Washington The senior Democrat on the House Armed Services Committee and many other members of the party opposed a provision in a large defense policy package that passed the House on Wednesday that forbids gender-affirming care for servicemembers’ children.
It was approved 281-140. 124 Democrats and 16 Republicans voted against it, while 200 Republicans and 81 Democrats supported it.
The National Defense Authorization Act, or NDAA, is a comprehensive law that must be passed in order to allow expenditures for the Defense Department and establish defense policy prior to their expiration at the end of the year. It now goes to the Senate, which is controlled by Democrats, and needs President Joe Biden’s signature to become law.
Senior members of the House and Senate negotiated the bill. However, because the NDAA forbids gender-affirming care, Rep. Adam Smith, D-Wash., the former chairman of the Armed Services and current ranking member of the panel, stated that he would oppose its passage.
Smith said in a statement on Tuesday that it is wrong to [blatantly] refuse health care to those in need based solely on a prejudice toward transgender persons. In addition to endangering children’s lives, the inclusion of this detrimental clause may compel thousands of service members to decide whether to stay in the military or leave in order to provide their children with the medical care they require.
Both in public and behind the scenes, Speaker Mike Johnson, R-La., had lobbied for the inclusion of the contentious clause in the package. Johnson claimed that the NDAA refocuses “the Pentagon on military lethality, not radical woke ideology” in a statement following the vote. This law combats antisemitism, abolishes the DEI bureaucracy, forbids critical race theory at military academies, and permanently outlaws transgender treatment for minors.
In his statement, Smith charged that Johnson was pushing for the ban to please conservatives in his conference before the vote on January 3 to extend his term as speaker for a another two years.

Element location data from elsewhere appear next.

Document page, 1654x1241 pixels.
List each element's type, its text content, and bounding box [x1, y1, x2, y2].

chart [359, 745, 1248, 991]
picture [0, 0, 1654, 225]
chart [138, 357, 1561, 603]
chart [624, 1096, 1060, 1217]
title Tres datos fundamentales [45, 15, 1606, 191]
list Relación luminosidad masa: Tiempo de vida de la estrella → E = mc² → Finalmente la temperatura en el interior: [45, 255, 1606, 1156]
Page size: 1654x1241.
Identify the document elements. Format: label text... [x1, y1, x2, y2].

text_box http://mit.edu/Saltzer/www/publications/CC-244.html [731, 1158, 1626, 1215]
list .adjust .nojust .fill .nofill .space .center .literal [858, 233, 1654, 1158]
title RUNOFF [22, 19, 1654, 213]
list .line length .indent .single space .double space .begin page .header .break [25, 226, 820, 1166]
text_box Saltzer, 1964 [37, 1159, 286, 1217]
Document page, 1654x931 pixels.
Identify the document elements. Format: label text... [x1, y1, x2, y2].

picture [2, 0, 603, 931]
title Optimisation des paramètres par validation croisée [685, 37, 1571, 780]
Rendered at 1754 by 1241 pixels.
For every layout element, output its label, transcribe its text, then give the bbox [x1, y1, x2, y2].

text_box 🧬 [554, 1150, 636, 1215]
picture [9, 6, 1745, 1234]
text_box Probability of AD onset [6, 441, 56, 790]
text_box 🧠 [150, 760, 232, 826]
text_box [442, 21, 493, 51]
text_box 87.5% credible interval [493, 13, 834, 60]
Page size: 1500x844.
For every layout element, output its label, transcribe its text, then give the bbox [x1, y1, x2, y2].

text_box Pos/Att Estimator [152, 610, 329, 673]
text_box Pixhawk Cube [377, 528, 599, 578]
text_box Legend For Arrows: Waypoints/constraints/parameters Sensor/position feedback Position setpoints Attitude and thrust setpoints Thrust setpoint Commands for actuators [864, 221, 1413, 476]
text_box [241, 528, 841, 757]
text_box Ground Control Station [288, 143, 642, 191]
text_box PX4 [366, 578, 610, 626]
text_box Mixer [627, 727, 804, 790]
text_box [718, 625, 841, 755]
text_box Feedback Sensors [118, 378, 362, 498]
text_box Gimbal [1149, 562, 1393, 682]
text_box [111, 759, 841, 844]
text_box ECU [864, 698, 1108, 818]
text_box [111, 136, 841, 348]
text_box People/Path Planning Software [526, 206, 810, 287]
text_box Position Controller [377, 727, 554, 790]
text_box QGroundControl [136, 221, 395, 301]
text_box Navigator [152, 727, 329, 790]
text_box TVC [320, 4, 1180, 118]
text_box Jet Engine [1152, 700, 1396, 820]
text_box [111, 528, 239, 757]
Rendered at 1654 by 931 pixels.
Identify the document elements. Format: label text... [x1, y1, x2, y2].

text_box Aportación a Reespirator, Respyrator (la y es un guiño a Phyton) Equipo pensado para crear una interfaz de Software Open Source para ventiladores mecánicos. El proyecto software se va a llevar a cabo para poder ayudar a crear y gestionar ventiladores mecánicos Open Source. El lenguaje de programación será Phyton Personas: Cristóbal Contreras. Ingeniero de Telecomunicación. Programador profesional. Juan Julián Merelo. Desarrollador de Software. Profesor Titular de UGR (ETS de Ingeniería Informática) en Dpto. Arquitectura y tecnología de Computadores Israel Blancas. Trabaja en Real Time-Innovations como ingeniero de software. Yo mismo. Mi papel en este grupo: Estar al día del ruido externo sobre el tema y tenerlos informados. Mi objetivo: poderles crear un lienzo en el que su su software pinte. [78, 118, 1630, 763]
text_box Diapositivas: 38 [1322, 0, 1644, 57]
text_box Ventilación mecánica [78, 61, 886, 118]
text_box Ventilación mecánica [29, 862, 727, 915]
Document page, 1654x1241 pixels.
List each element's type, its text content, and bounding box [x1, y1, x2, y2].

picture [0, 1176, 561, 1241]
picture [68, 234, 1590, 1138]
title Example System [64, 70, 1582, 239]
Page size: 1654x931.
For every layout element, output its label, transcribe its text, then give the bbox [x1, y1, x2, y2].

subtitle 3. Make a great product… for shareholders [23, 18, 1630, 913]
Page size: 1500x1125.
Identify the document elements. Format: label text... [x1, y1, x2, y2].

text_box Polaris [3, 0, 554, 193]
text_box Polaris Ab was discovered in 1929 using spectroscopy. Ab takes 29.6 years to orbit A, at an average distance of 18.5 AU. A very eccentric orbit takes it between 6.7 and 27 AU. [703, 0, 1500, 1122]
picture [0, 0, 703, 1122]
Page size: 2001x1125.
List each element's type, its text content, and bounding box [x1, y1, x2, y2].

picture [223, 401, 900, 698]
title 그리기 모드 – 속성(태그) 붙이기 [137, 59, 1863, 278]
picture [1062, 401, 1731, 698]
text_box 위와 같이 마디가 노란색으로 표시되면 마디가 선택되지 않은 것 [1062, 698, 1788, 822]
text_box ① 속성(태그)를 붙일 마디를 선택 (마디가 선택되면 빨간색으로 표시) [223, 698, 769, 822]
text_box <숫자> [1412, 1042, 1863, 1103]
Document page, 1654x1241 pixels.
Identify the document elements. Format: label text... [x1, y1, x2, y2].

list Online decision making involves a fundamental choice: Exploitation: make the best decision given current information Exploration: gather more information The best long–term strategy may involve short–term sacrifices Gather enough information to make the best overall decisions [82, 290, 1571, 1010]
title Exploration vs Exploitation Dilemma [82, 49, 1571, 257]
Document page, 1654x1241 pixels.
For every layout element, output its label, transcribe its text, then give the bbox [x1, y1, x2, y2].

“In an effort to keep his speakership, he decided to appease the most radical members of his party rather than follow that [bipartisan] route and make sure service members and military families receive the assistance they require and deserve,” Smith said.
The NDAA usually receives large, bipartisan support in Congress. Prior to the vote, House Minority Leader Hakeem Jeffries, D-N.Y., assured reporters that his team was not pressuring or swaying ordinary Democratic members to support or against the bill. Additionally, Jeffries, Democratic Caucus Chair Pete Aguilar, D-Calif., and Vice Chair Ted Lieu, D-Calif., voted in favor of the defense bill, while Assistant Democratic Leader Joe Neguse, D-Colo., and Minority Whip Katherine Clark, D-Mass., voted against it.
The clause in question would forbid medical care for military dependents under the age of 18 who have been diagnosed with gender dysphoria, and it explicitly pertains to Tricare, the military’s health care program.
Republicans think that their 2024 campaign attacks on transgender rights contributed to their win. They are now intensifying that approach. Rep.-elect Sarah McBride, D-Del., the first openly transgender person elected to Congress, was specifically targeted by Johnson’s new policy, which was established after the election and prohibited transgender women from using women’s restrooms in the House.
Johnson was also involved in the battle over a clause that would have extended Tricare’s coverage to encompass treatments for in vitro fertilization. According to a Senate aide with knowledge of the negotiations, the speaker made abandoning it a red line demand.
However, according to the speaker’s office, the dispute was more complex. Separate NDAAs with provisions facilitating military families’ access to IVF therapy had been approved by the House and Senate Armed Services committees. Negotiators in the House and Senate, however, were unable to agree on “sufficient pro-life protections,” according to the speaker’s office.
“The Speaker remains pro-IVF and has encouraged states to take up the issue responsibly and ethically,” a spokesperson for Johnson stated.
Representative Sara Jacobs was one of the Democrats who voted against the NDAA, even though she represents a wide range of military families in San Diego.
Referring to the prohibition on gender-affirming care, Jacobs told NBC News, “Unfortunately, I am forced to vote against a bill that I would otherwise happily have supported because Speaker Johnson added these poison pills.”
According to Jacobs, the proposal would affect thousands of families. “I receive a lot of calls from service members who are concerned about their housing situation, their inability to find childcare, and their need to visit the food bank,” Jacobs continued.
She claimed that the calls were regarding cultural war matters, such as whether drag events would be held.
Across the chamber and across the aisle, the progressive Democrat and leadership member also fought to include language in the package that would have expanded service members’ access to coverage for fertility procedures, including IVF.
According to Jacobs, Johnson removed the clause from the bill because some members of his caucus found it offensive.
“Recruiting and retention are issues for the military,” she added. Furthermore, it seems absurd to me that we would deny them access to IVF, which will soon be a common practice among federal employees.